Yesterday was an interesting day. Yes, the headline declines in the stock market made it interesting, and that news is certainly part of it. Still, that kind of volatility is normal. We haven’t seen it for a while, but if you look back, it’s no big deal. In fact, markets are ticking back up again.
Shortest Recession Ever?
What made it really interesting is the second piece of news that came out yesterday: the National Bureau of Economic Research (NBER), the body responsible for such things, announced that the COVID recession has ended. Now, this conclusion was not really a surprise. What was surprising? NBER gave the end date of April 2020, only two months after the NBER announced the recession’s start. Given those dates, this was the shortest recession (at two months) in U.S. history. It was also, however, one of the deepest, with a decline in economic activity of almost one-third (specifically, 31.4 percent). You might be forgiven for thinking that a drop that fast and hard would take longer to recover from than two months.
In that respect, the NBER would largely agree with you. But given the massive stimulus from the federal government and the subsequent snapback in the economy, which recovered a substantial portion of the decline in the next quarter, the NBER decided the following:
“In determining that a trough occurred in April 2020, the committee did not conclude that the economy has returned to operating at normal capacity. . . . The committee decided that any future downturn of the economy would be a new recession and not a continuation of the recession associated with the February 2020 peak. The basis for this decision was the length and strength of the recovery to date.”
And this, I think, points out just how different this recession and recovery have been from anything we have seen before. It also highlights the reason for that—which is that the recession and the recovery were due to policy action rather than to economic factors. It was the shutdowns that killed the economy and the stimulus that brought it back. It was a recession, but it was not an economic recession. The NBER recognizes the economic effects (i.e., we had a recession), but it also recognizes the causes were different.
What Does This Mean for Us Today?
In conjunction with yesterday’s drop in the market, this announcement points out that the economic risks today are still not really economic risks. The economy is doing well. Companies are hiring, people are working and spending, and we are steadily growing. Absent a revival of the shutdowns, we are poised for continued recovery. And therein lies the big caveat. With the Delta variant spreading, there are real medical risks coming back in play. The medical risks are real. But as we learned from the two-month recession, what really matters are the policy risks. Yesterday reflected a sudden recognition that there might be significant policy risks after all.

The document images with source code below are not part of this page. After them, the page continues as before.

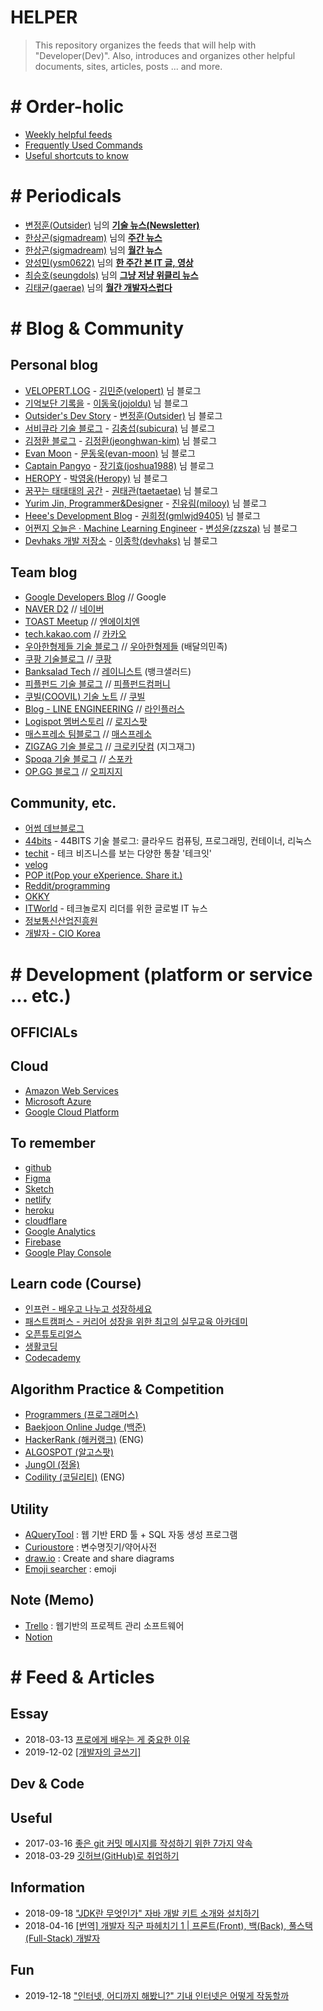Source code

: # HELPER
> This repository organizes the feeds that will help with "Developer(Dev)". Also, introduces and organizes other helpful documents, sites, articles, posts ... and more.

<!-- Developer home link here -->
[권수호(knix008)]: https://github.com/knix008
[김민준(velopert)]: https://github.com/velopert
[김정환(jeonghwan-kim)]: https://github.com/jeonghwan-kim
[김충섭(subicura)]: https://github.com/subicura
[김태균(gaerae)]: https://github.com/gaerae
[변정훈(Outsider)]: https://github.com/outsideris
[양성민(ysm0622)]: https://github.com/ysm0622
[이동욱(jojoldu)]: https://github.com/jojoldu
[최승호(seungdols)]: https://github.com/seungdols
[한상곤(sigmadream)]: https://github.com/sigmadream
[문동욱(evan-moon)]: https://github.com/evan-moon
[장기효(joshua1988)]: https://github.com/joshua1988
[박영웅(Heropy)]: https://github.com/ParkYoungWoong
[이수진(sujinleeme)]: https://github.com/sujinleeme
[권태관(taetaetae)]: https://github.com/taetaetae
[진유림(milooy)]: https://github.com/milooy
[권희정(gmlwjd9405)]: https://github.com/gmlwjd9405
[변성윤(zzsza)]: https://github.com/zzsza
[이종학(devhaks)]: https://github.com/devhaks/

<!-- Team blog home link here -->
[TOAST Meetup]: https://meetup.toast.com/

[44bits]: https://www.44bits.io/ko
[TechIT]: https://techit.kr/
[ITWorld]: http://www.itworld.co.kr/main/
[OKKY]: https://okky.kr/
<!-- /LINK END -->

# \# Order-holic
- [Weekly helpful feeds](./news/)
- [Frequently Used Commands](./Commands/)
- [Useful shortcuts to know](./Shortcuts/)

# \# Periodicals
- [변정훈(Outsider)][변정훈(Outsider)] 님의 __[기술 뉴스(Newsletter)](https://blog.outsider.ne.kr/category/Newsletter)__
- [한상곤(sigmadream)][한상곤(sigmadream)] 님의 __[주간 뉴스](https://www.sangkon.com/tag/weekly/)__
- [한상곤(sigmadream)][한상곤(sigmadream)] 님의 __[월간 뉴스](https://www.sangkon.com/tag/monthly/)__
- [양성민(ysm0622)][양성민(ysm0622)] 님의 __[한 주간 본 IT 글, 영상](https://velog.io/@chris/series/-%ED%95%9C-%EC%A3%BC%EA%B0%84-%EB%B3%B8-IT-%EA%B8%80-%EC%98%81%EC%83%81)__
- [최승호(seungdols)][최승호(seungdols)] 님의 __[그냥 저냥 위클리 뉴스](https://seungdols.tistory.com/category/%EC%8A%B9%EB%8F%8C%20%EC%93%B0%EB%8B%A4)__
- [김태균(gaerae)][김태균(gaerae)] 님의 __[월간 개발자스럽다](https://blog.gaerae.com/search/label/newsletter)__

# \# Blog & Community
## Personal blog
- [VELOPERT.LOG](https://velopert.com/about) - [김민준(velopert)][김민준(velopert)] 님 블로그
- [기억보단 기록을](https://jojoldu.tistory.com/) - [이동욱(jojoldu)][이동욱(jojoldu)] 님 블로그
- [Outsider's Dev Story](https://blog.outsider.ne.kr) - [변정훈(Outsider)][변정훈(Outsider)] 님 블로그
- [서비큐라 기술 블로그](https://subicura.com/) - [김충섭(subicura)][김충섭(subicura)] 님 블로그
- [김정환 블로그](http://jeonghwan-kim.github.io/) - [김정환(jeonghwan-kim)][김정환(jeonghwan-kim)] 님 블로그
- [Evan Moon](https://evan-moon.github.io/) - [문동욱(evan-moon)][문동욱(evan-moon)] 님 블로그
- [Captain Pangyo](https://joshua1988.github.io/) - [장기효(joshua1988)][장기효(joshua1988)] 님 블로그
- [HEROPY](https://heropy.blog/) - [박영웅(Heropy)][박영웅(Heropy)] 님 블로그
- [꿈꾸는 태태태의 공간](https://taetaetae.github.io/) - [권태관(taetaetae)][권태관(taetaetae)] 님 블로그
- [Yurim Jin, Programmer&Designer](https://milooy.wordpress.com/) - [진유림(milooy)][진유림(milooy)] 님 블로그
- [Heee's Development Blog](https://gmlwjd9405.github.io/) - [권희정(gmlwjd9405)][권희정(gmlwjd9405)] 님 블로그
- [어쩐지 오늘은 · Machine Learning Engineer](https://zzsza.github.io/) - [변성윤(zzsza)][변성윤(zzsza)] 님 블로그
- [Devhaks 개발 저장소](https://devhaks.github.io/) - [이종학(devhaks)][이종학(devhaks)] 님 블로그

## Team blog
- [Google Developers Blog](https://developers.googleblog.com/) 
// Google
- [NAVER D2](https://d2.naver.com/home) 
// [네이버](https://www.jobplanet.co.kr/companies/42217/info/%EB%84%A4%EC%9D%B4%EB%B2%84)
- [TOAST Meetup][TOAST Meetup] 
// [엔에이치엔](https://www.jobplanet.co.kr/companies/88463/info/%EC%97%94%EC%97%90%EC%9D%B4%EC%B9%98%EC%97%94)
- [tech.kakao.com](https://tech.kakao.com/) 
// [카카오](https://www.jobplanet.co.kr/companies/93880/info/%EC%B9%B4%EC%B9%B4%EC%98%A4)
- [우아한형제들 기술 블로그](http://woowabros.github.io/) 
// [우아한형제들](https://www.jobplanet.co.kr/companies/61420/info/%EB%B0%B0%EB%8B%AC%EC%9D%98%EB%AF%BC%EC%A1%B1) (배달의민족)
- [쿠팡 기술블로그](https://medium.com/coupang-tech) 
// [쿠팡](https://www.jobplanet.co.kr/companies/87444/landing/%EC%BF%A0%ED%8C%A1)
- [Banksalad Tech](https://medium.com/banksalad) 
// [레이니스트](https://www.jobplanet.co.kr/companies/276354/info/%EB%A0%88%EC%9D%B4%EB%8B%88%EC%8A%A4%ED%8A%B8) (뱅크샐러드)
- [피플펀드 기술 블로그](https://tech.peoplefund.co.kr/) 
// [피플펀드컴퍼니](https://www.jobplanet.co.kr/companies/334704/info/%ED%94%BC%ED%94%8C%ED%8E%80%EB%93%9C%EC%BB%B4%ED%8D%BC%EB%8B%88)
- [쿠빌(COOVIL) 기술 노트](https://www.coovil.net/technotes/) 
// [쿠빌](https://www.jobplanet.co.kr/companies/7013/info/%EC%BF%A0%EB%B9%8C)
- [Blog - LINE ENGINEERING](https://engineering.linecorp.com/ko/blog/) 
// [라인플러스](https://www.jobplanet.co.kr/companies/89255/info/%EB%9D%BC%EC%9D%B8%ED%94%8C%EB%9F%AC%EC%8A%A4)
- [Logispot 멤버스토리](https://blog.logi-spot.com/category/logispot-member-stories/) 
// [로지스팟](https://www.jobplanet.co.kr/companies/326356/info/%EB%A1%9C%EC%A7%80%EC%8A%A4%ED%8C%9F)
- [매스프레소 팀블로그](https://medium.com/qandastudy) 
// [매스프레소](https://www.jobplanet.co.kr/companies/317622/info/%EB%A7%A4%EC%8A%A4%ED%94%84%EB%A0%88%EC%86%8C)
- [ZIGZAG 기술 블로그](https://devblog.croquis.com/ko/) 
// [크로키닷컴](https://www.jobplanet.co.kr/companies/6881/info/%ED%81%AC%EB%A1%9C%ED%82%A4%EB%8B%B7%EC%BB%B4) (지그재그)
- [Spoqa 기술 블로그](https://spoqa.github.io/) 
// [스포카](https://www.jobplanet.co.kr/companies/70599/info/%EC%8A%A4%ED%8F%AC%EC%B9%B4)
- [OP.GG 블로그](http://log.op.gg/) 
// [오피지지](https://www.jobplanet.co.kr/companies/321744/info/%EC%98%A4%ED%94%BC%EC%A7%80%EC%A7%80)

## Community, etc.
- [어썸 데브블로그](https://awesome-devblog.now.sh/)
- [44bits][44bits] - 44BITS 기술 블로그: 클라우드 컴퓨팅, 프로그래밍, 컨테이너, 리눅스
- [techit][techit] - 테크 비즈니스를 보는 다양한 통찰 '테크잇'
- [velog](https://velog.io/)
- [POP it(Pop your eXperience. Share it.)](https://www.popit.kr/)
- [Reddit/programming](https://www.reddit.com/r/programming/)
- [OKKY][OKKY]
- [ITWorld][ITWorld] - 테크놀로지 리더를 위한 글로벌 IT 뉴스
- [정보통신산업진흥원](https://www.nipa.kr/)
- [개발자 - CIO Korea](http://www.ciokorea.com/t/21999/%EA%B0%9C%EB%B0%9C%EC%9E%90)

# \# Development (platform or service ... etc.)
## OFFICIALs

## Cloud
- [Amazon Web Services](https://aws.amazon.com/ko/?nc2=h_lg)
- [Microsoft Azure](https://azure.microsoft.com/ko-kr/)
- [Google Cloud Platform](https://cloud.google.com/)

## To remember
- [github](https://github.com/)
- [Figma](https://www.figma.com/)
- [Sketch](https://www.sketch.com/)
- [netlify](https://www.netlify.com/)
- [heroku](https://www.heroku.com/)
- [cloudflare](https://www.cloudflare.com/)
- [Google Analytics](https://www.google.com/analytics/web/?hl=ko&pli=1)
- [Firebase](https://firebase.google.com/)
- [Google Play Console](https://play.google.com/apps/publish/?hl=ko)

## Learn code (Course)
- [인프런 - 배우고 나누고 성장하세요](https://www.inflearn.com/)
- [패스트캠퍼스 - 커리어 성장을 위한 최고의 실무교육 아카데미](https://www.fastcampus.co.kr/)
- [오픈튜토리얼스](https://opentutorials.org/)
- [생활코딩](https://opentutorials.org/course/1)
- [Codecademy](https://www.codecademy.com/)

## Algorithm Practice & Competition
- [Programmers (프로그래머스)](https://programmers.co.kr/learn)
- [Baekjoon Online Judge (백준)](https://www.acmicpc.net/)
- [HackerRank (해커랭크)](https://www.hackerrank.com/) (ENG)
- [ALGOSPOT (알고스팟)](https://algospot.com/)
- [JungOl (정올)](http://www.jungol.co.kr/)
- [Codility (코딜리티)](https://app.codility.com/programmers/) (ENG)

## Utility
- [AQueryTool](https://aquerytool.com/) : 웹 기반 ERD 툴 + SQL 자동 생성 프로그램
- [Curioustore](https://www.curioustore.com/#!/) : 변수명짓기/약어사전
- [draw.io](https://www.draw.io/) : Create and share diagrams
- [Emoji searcher](https://emoji.muan.co) : emoji

## Note (Memo)
- [Trello](https://trello.com/) : 웹기반의 프로젝트 관리 소프트웨어
- [Notion](http://notion.so/)

# \# Feed & Articles
## Essay
- 2018-03-13 [프로에게 배우는 게 중요한 이유](http://moneyman.kr/archives/5215)
- 2019-12-02 [\[개발자의 글쓰기\]](https://blog.naver.com/knix008/221724593699)

## Dev & Code

## Useful
- 2017-03-16 [좋은 git 커밋 메시지를 작성하기 위한 7가지 약속](https://meetup.toast.com/posts/106)
- 2018-03-29 [깃허브(GitHub)로 취업하기](https://sujinlee.me/professional-github/)

## Information
- 2018-09-18 ["JDK란 무엇인가" 자바 개발 키트 소개와 설치하기](http://www.itworld.co.kr/news/110817)
- 2018-04-16 [\[번역\] 개발자 직군 파헤치기 1 | 프론트(Front), 백(Back), 풀스택(Full-Stack) 개발자](https://medium.com/code-states/%EA%B0%9C%EB%B0%9C%EC%9E%90-%EC%A7%81%EA%B5%B0-%ED%8C%8C%ED%97%A4%EC%B9%98%EA%B8%B0-1-%ED%94%84%EB%A1%A0%ED%8A%B8-front-%EB%B0%B1-back-%ED%92%80%EC%8A%A4%ED%83%9D-full-stack-%EA%B0%9C%EB%B0%9C%EC%9E%90-f6c2f53e5b3b)

## Fun
- 2019-12-18 ["인터넷, 어디까지 해봤니?" 기내 인터넷은 어떻게 작동할까](https://techit.kr/view/?no=20191218073001)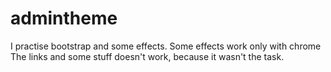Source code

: # admintheme

I practise bootstrap and some effects. 
Some effects work only  with chrome The links and some stuff doesn't work, because it wasn't the task.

While these risks are what we need to watch, they remain low—not so much in terms of the case numbers, but in the policy response. We can live with the current infection levels, nationally. In vaccinated areas, they are lower and will not really require shutdowns. Even if they are higher in less vaccinated areas, which might benefit from shutdowns, those are unlikely to happen for political reasons. In any event, shutdowns will be much more limited and likely of shorter duration than earlier in the pandemic. The infections, this time, are unlikely to lead to economically damaging policy changes.
A Risk Decoupling
As such, from an economic perspective, the policy risks, which are what really matter, remain small, which could well explain much of today’s bounce. The economic news is good. While the medical risks are rising, their effect on the economy is not likely to be significant. The medical risks and the economic risks have decoupled. And that is an interesting conclusion.